William Benton

William Benton is passionate about making it easier for machine learning practitioners to benefit from advanced infrastructure and making it possible for organizations to manage machine learning systems. His recent roles have included defining product strategy and professional services offerings related to data science and machine learning, leading teams of data scientists and engineers, and contributing to many open source communities related to data, ML, and distributed systems. Will was an early advocate of building machine learning systems on Kubernetes and developed and popularized the “intelligent applications” idiom for machine learning systems in the cloud. He has also conducted research and development related to static program analysis, language runtimes, cluster configuration management, and music technology.

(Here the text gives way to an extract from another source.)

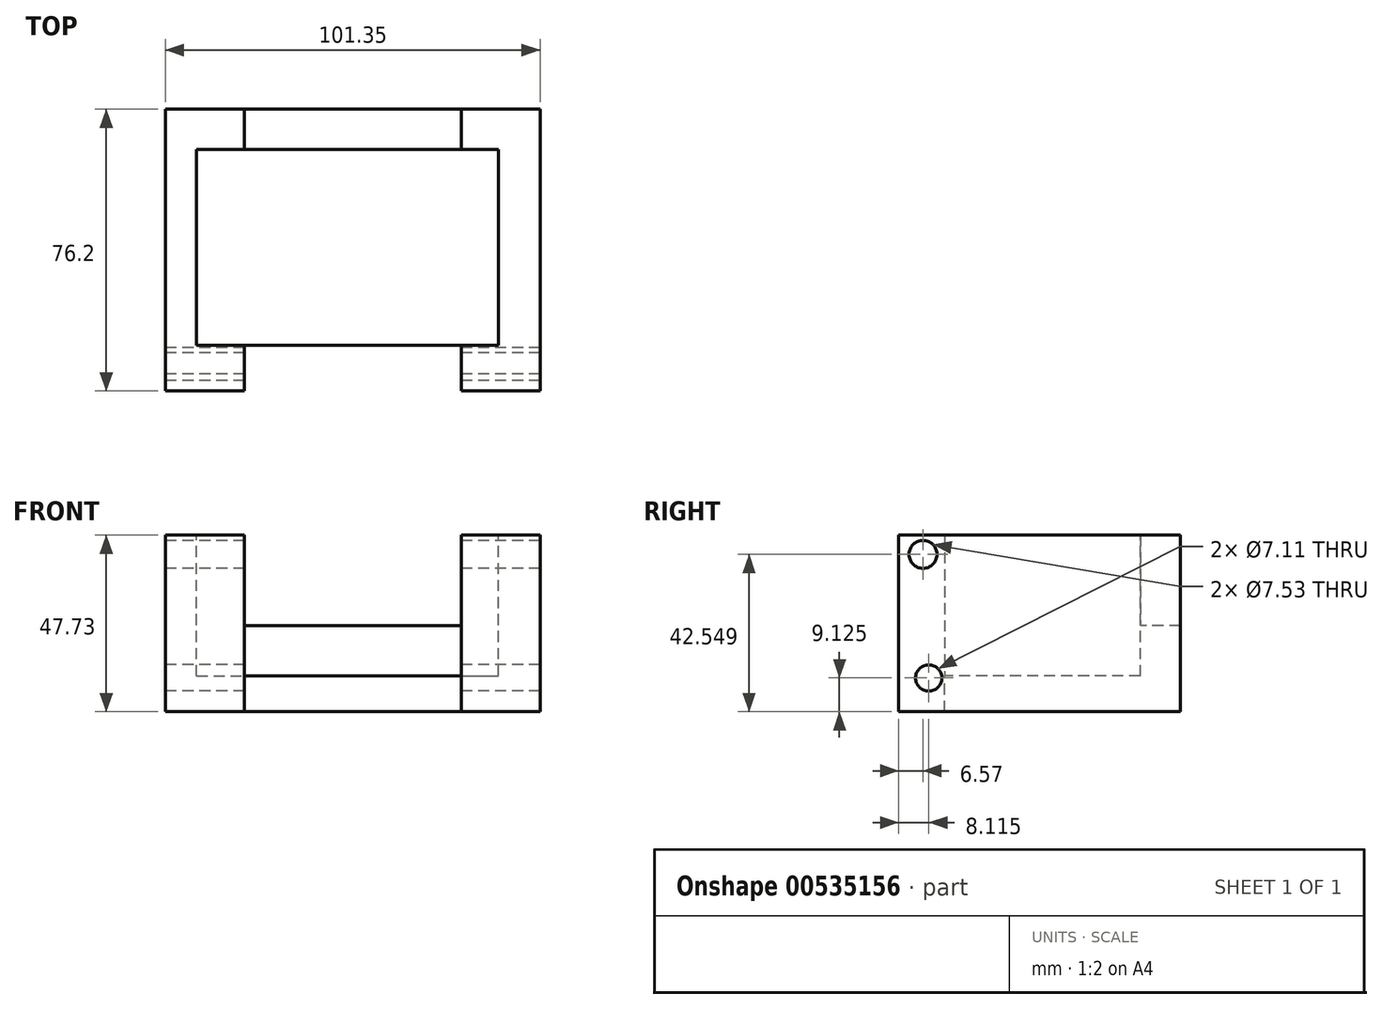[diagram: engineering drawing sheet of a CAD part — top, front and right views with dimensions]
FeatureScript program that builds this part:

Luxuries, necessities, and the challenges that remain: some experiences with accelerated data science
William Benton, Sophie Watson

The promise of accelerated computing presents an interesting paradox: while no one complains when new compute infrastructure is dramatically faster than its predecessor, few people realize how much they’d benefit from acceleration until they have it. It is perhaps unsurprising that a data scientist’s daily work consists of tasks that they can accomplish with their available computing resources, but simply running our existing work faster makes acceleration into a mere luxury. For accelerated computing to fulfill its promise, we need it to transform our work by enabling us to do new things that wouldn’t have been feasible without it. In this talk, we’ll discuss our experiences accelerating data science with specialized hardware and by scaling out on clusters. We’ll present examples of previously-impossible techniques becoming feasible, of the pleasant luxury of improved performance, and of the data science tasks that aren’t likely to justify additional hardware or implementation effort. You’ll leave this talk with a better understanding of how accelerated and scale-out computing can fit into your data science practice, a catalog of techniques that are still well served by standard hardware, and some actionable advice for how to take advantage of parallel and distributed computing across your workflow.